Week 4 – Marketing Research

Week 4 – Marketing Research



Week 4 – Marketing Research

Overall, marketing research involves activities aimed at collecting information concerning the clientele or the target market. The processes utilized in relation to this scope use information as a means of drawing a relationship between the marketer and the clients, consumers, as well as end users. The gathered information is utilized to point out and delineate marketing problems and prospects, assess marketing performance, produce and review marketing actions, and boost the understanding of the marketing procedure as a process. In this respect, marketing research particularizes the data needed to address such issues, develops the proper model for gathering information, handles and applies the gathering process, examines the outcomes, and informs the interested party of the results and their consequent implications. In this case, one of the common models applied in marketing research for analysis purposes comprises linear programming.

Linear programming can be considerably beneficial when applied in marketing research. Indeed, marketing research tends to involve the collection of information in order to determine different strategies that may be assistive in targeting and winning over a certain consumer market (Burns & Bush, 2009). In this case, linear programming functions as an alternative measure for information gathering especially in processes that involve learning about consumer attitudes, characteristics, and preferences. The services that are provided by a firm dealing with marketing research may comprise a study design, the conduction of surveys, analysis of the gathered data, and the provision of synopses and recommendations for the user. Hence, linear programming can be specifically advantageous in the design phase whereby quotas or targets are established for the amount and forms of respondents that will undergo the survey.

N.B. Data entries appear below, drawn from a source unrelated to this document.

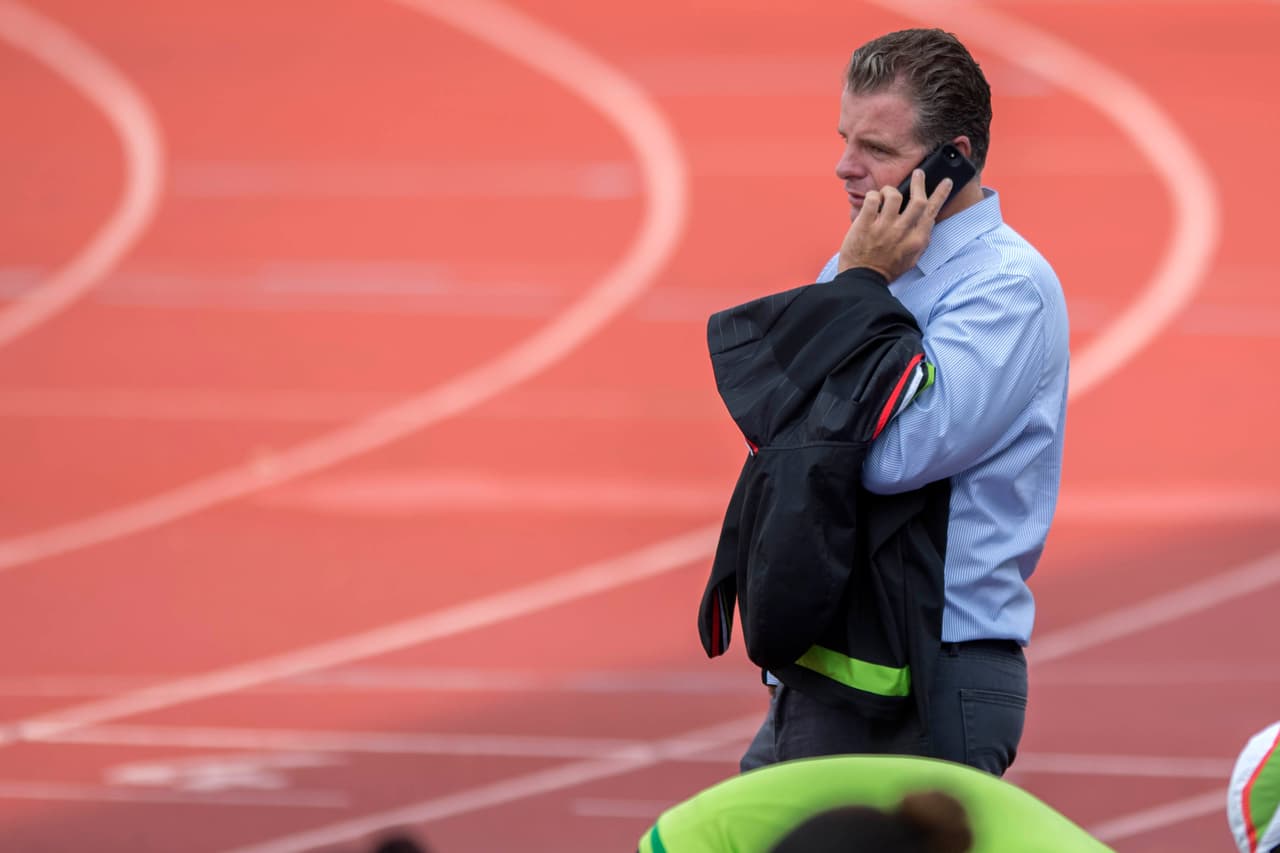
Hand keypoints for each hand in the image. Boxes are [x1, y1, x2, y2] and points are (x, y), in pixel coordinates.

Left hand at [837, 169, 952, 279]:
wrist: (863, 281)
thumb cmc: (887, 269)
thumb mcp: (912, 258)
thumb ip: (920, 239)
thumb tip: (927, 220)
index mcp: (917, 240)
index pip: (932, 211)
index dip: (941, 194)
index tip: (946, 182)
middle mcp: (902, 232)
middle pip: (917, 200)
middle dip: (919, 182)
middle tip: (918, 173)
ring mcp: (883, 228)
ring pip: (893, 195)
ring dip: (890, 190)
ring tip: (886, 193)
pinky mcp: (865, 225)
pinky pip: (872, 199)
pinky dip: (872, 195)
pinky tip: (872, 200)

Aside from adding benefits to processes involving the gathering of information via surveys, linear programming can also be utilized to an advantage in solving marketing research issues as well as situations that involve consumer research. Regarding the latter, linear programming may be particularly effective in maximizing or minimizing functions or costs related to the consumer (Vanderbei, 2008). For instance, the measure can be applied in maximizing the utility function of a consumer. On the other hand, the same process can be applied in minimizing costs that will be incurred in maximizing a consumer’s utility function. As such, linear programming can be subjected to problems that are based on consumer research. Through its subjectivity, the respective process can provide valid information on different alternatives that tend to entail routine marketing decisions such as increasing the utility function or to reduce the marginal costs that will be exerted in facilitating the former proposition (Eiselt & Sandblom, 2011).

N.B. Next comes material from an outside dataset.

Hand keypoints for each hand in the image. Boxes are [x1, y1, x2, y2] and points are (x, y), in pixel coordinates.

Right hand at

Consequently, this illustration of linear programming is based on its beneficial application within the field of consumer research. For instance, a marketing research company may focus specifically on carrying out customer surveys for a number of clients. One of these clients comprises a press service, which engages in the conduction of polls concerning concerns of widespread political interests. Therefore, for the marketing research firm to establish statistically reasonable conclusions regarding concerns such as the country’s immigration laws in one of the surveys for the respective press service, the company establishes the dimensions it will need to satisfy in order to meet the demands of its clientele. In this respect, linear programming can be utilized for determining the dimensions such as the best possible sampling requirements that will accrue the least possible expenses.

In conclusion, linear programming is a particularly important tool in the field of marketing research. Normally, marketing research involves the application of measures aimed squarely at the collection of information suitable enough for determining the next course of action for an organization. In this case, the process of linear programming can be applied in marketing research. For instance, the respective measure can be used in determining the best possible alternative when carving out study designs in surveys. Additionally, linear programming can also be implemented in areas involving consumer research.


Burns, A. C., & Bush, R. F. (2009). Marketing research. Upper Saddle River, N.J: Prentice Hall.

Eiselt, H. A., & Sandblom, C. L. (2011). Linear programming and its applications. New York, NY: Springer.

Vanderbei, R. J. (2008). Linear programming: Foundations and extensions. Upper Saddle River, N.J: Prentice Hall.